Aah, yes!! The Maniqui Ballroom, Falkirk! Great gig! Jim and Charlie of Simple Minds decided to form the band after they saw us supporting Be-Bop Deluxe in 1975. They were originally called Johnny and the Self Abusers, as you rightly said, but I think they realized that wasn’t the most commercial name around!!!
At that time Doctors of Madness were the only band with a sizeable following who would dare to put these new young bands on the bill with them. Jim asked and we said “Sure”. Other bands were either scared or dismissive of them, constantly saying “they can’t play” when that was totally missing the point. They didn’t claim to be virtuoso musicians. They were just angry kids kicking against the Establishment in the only way they knew how.
Consequently, we were supported by The Jam in London, The Skids and Simple Minds in Scotland, Joy Division in Manchester, The Adverts in the West Country and Penetration in the NorthEast. They knew we were their fellow travellers, even though we were five years older than them, a generation in pop music.
Last time you were in Scotland you were curating the National Review of Live Art. Quite a lively affair, I gather?
That was such an honour in 2011 to be invited to curate the NRLA. I was given free rein to create a piece of work and invite artists from all over the world to participate in the flagship event. And yes, you’re right…that was, unforgivably, the last time I was in Scotland. I used to have my second home in Edinburgh in the mid-80s, recording at Wilf’s Planet Studio on York Place or Broughton Street with Jamie Telford from Everest The Hard Way. That band became Richard Strange and the Engine Room and we had a global club hit with a song called Damascus around 1984. Edinburgh was a great place to hang out…if you didn’t mind the hangover after a night out with Alan Rankine, god rest his soul!

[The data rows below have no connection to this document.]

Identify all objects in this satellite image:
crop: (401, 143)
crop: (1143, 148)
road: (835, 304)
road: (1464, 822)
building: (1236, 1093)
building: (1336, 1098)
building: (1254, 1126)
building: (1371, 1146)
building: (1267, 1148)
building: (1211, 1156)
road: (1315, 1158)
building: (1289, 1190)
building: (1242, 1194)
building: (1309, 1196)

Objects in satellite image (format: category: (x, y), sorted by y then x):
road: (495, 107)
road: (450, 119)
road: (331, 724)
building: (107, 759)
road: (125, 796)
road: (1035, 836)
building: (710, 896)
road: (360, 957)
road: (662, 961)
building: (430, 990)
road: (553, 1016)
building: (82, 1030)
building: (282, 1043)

As an artist, you move between doing commercial films such as Batman and Harry Potter one minute, to doing Lou Reed songs and working with Gavin Bryars and Gavin Turk the next? How much are they all part of the same performance collage?

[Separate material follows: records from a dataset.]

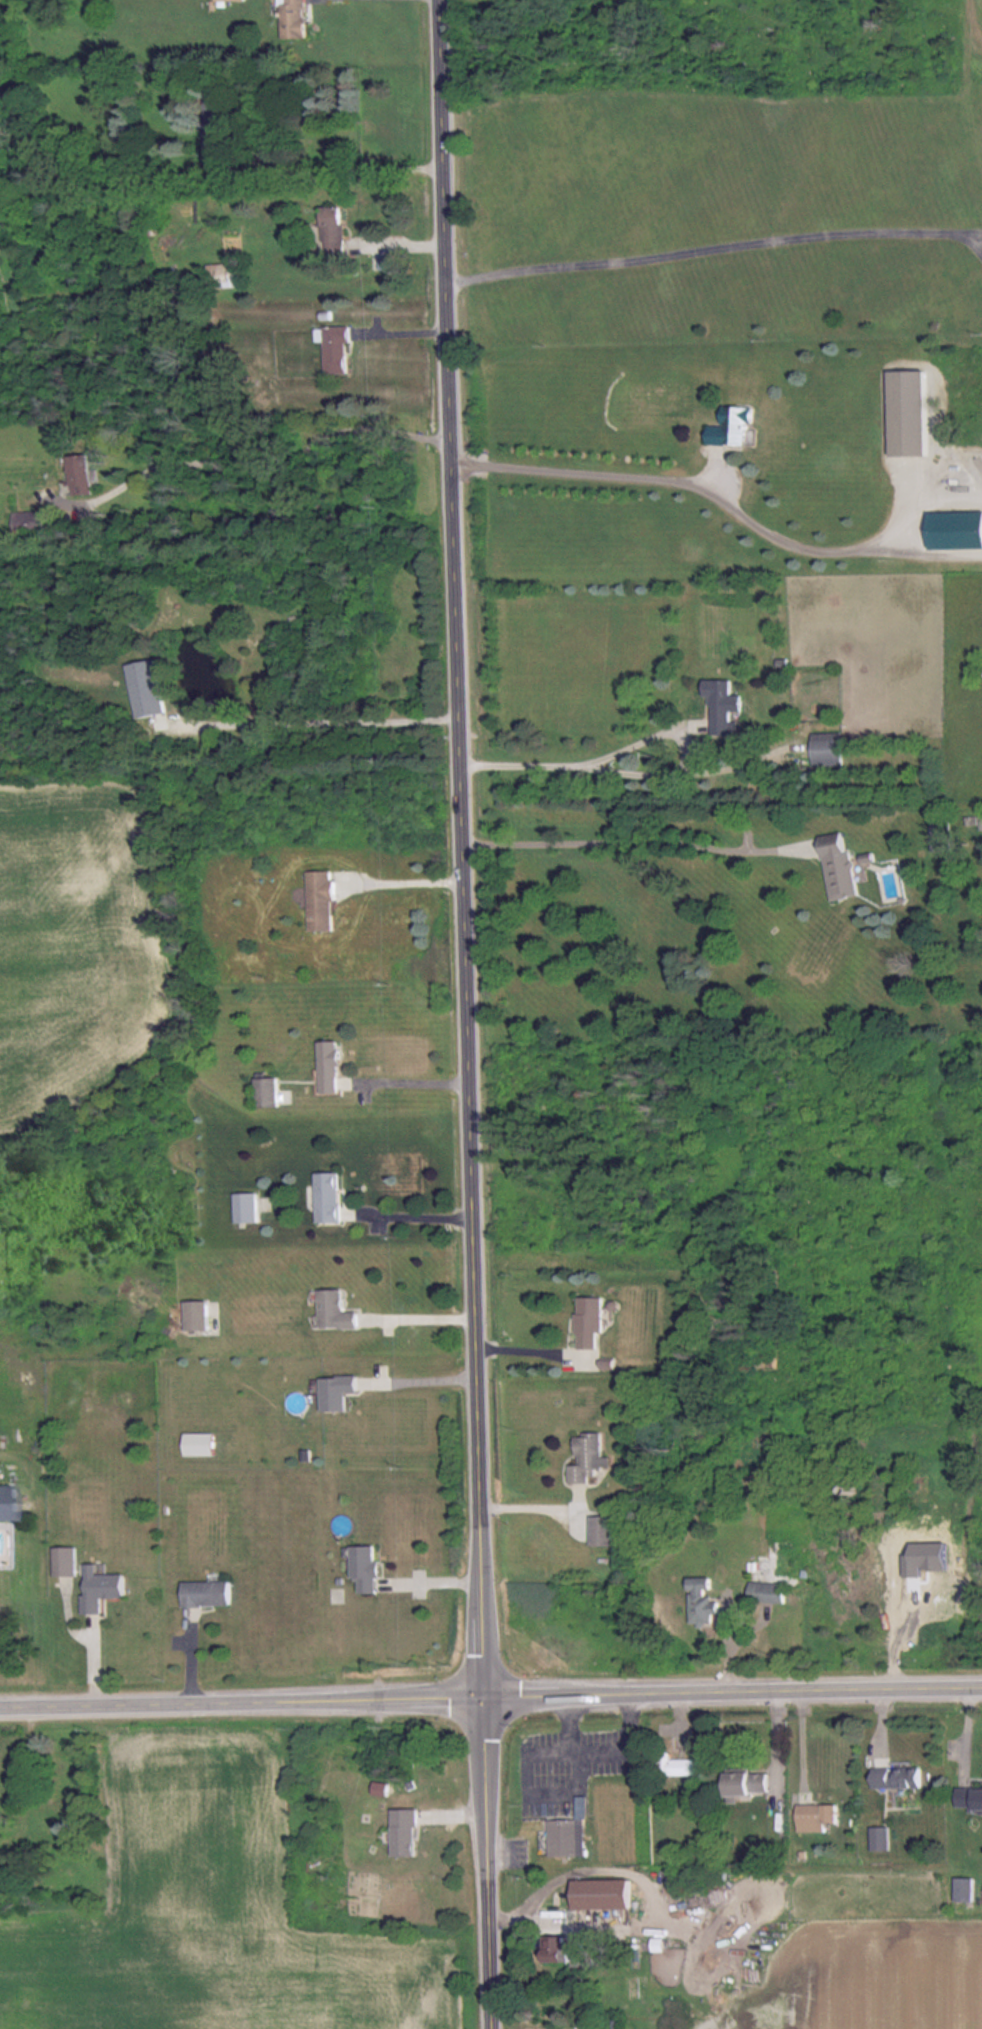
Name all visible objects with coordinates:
building: (294, 18)
building: (220, 118)
road: (339, 169)
building: (333, 229)
road: (718, 246)
building: (223, 275)
building: (336, 349)
building: (906, 413)
building: (731, 427)
road: (268, 464)
building: (77, 473)
road: (700, 478)
building: (955, 530)
building: (721, 703)
road: (327, 713)
building: (827, 748)
road: (583, 759)
building: (941, 835)
road: (637, 836)
building: (839, 867)
road: (404, 876)
building: (319, 900)
road: (475, 1014)
building: (326, 1065)
road: (417, 1075)
building: (263, 1090)
building: (325, 1195)
building: (243, 1206)
road: (422, 1216)
building: (332, 1309)
building: (193, 1314)
road: (425, 1317)
building: (587, 1321)
road: (537, 1345)
road: (426, 1380)
building: (333, 1391)
building: (586, 1457)
building: (599, 1530)
building: (63, 1560)
building: (362, 1567)
building: (98, 1587)
building: (765, 1590)
building: (205, 1592)
building: (701, 1601)
road: (490, 1692)
road: (598, 1747)
building: (676, 1758)
building: (895, 1776)
building: (746, 1783)
building: (969, 1798)
building: (815, 1816)
building: (404, 1831)
building: (565, 1836)
building: (879, 1837)
building: (962, 1888)
building: (601, 1893)
building: (560, 1949)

Well, as I say to my students. “There are two sorts of artists..those who say ‘yes’ and those who say ‘no’ ”. I say ‘yes’, and figure out “How” as I move along! I fell into acting through a chance meeting with a director, Franc Roddam (Quadrophenia) at Cabaret Futura. He introduced me to an agent, and within a couple of years I had worked with Jack Nicholson and Tim Burton onBatman, Neil Jordan and Bob Hoskins on Mona Lisaand Kevin Costner and Alan Rickman on Robin Hood. I am the luckiest man alive! As anyone who comes to the show will hear! I am the only man alive who has worked with the Pistols, Jack Nicholson, Jarvis Cocker, Marianne Faithfull, Anita Pallenberg, Tom Waits, Damon Albarn, Harry Potter and Gavin Bryars!
Punks and Drunks and Flicks and Kicks came out in 2005. Obviously you’ve done a lot since then. Any thoughts of a sequel?
There is a whole lot more to tell! The cut-off point for volume 1 was 2001, when I was 50 years old and considered myself old enough to write a memoir (nowadays you’re old enough at 18!) But in the last 22 years so much has happened…doing the Lou Reed tour, the Black Rider tour with Marianne and Tom Waits, the NRLA, The Tate Gallery, Glastonbury, performing my 1981 concept album The Phenomenal Rise of Richard Strangein its entirety, making a new Double CD with TV Smith of the Adverts, due out early May, called A DFFRNT WRLD.
What should audiences who may not know your work expect from the show, then?
An irreverent romp through the last 50 years of popular culture by someone who has lived it up to his neck, illustrated with songs, film clips, stories, anecdotes, scurrilous gossip and shameless name-dropping!
Richard Strange – An Accent Waiting to Happen – Voodoo Rooms, Edinburgh, Saturday 22ndApril, 7.30pm.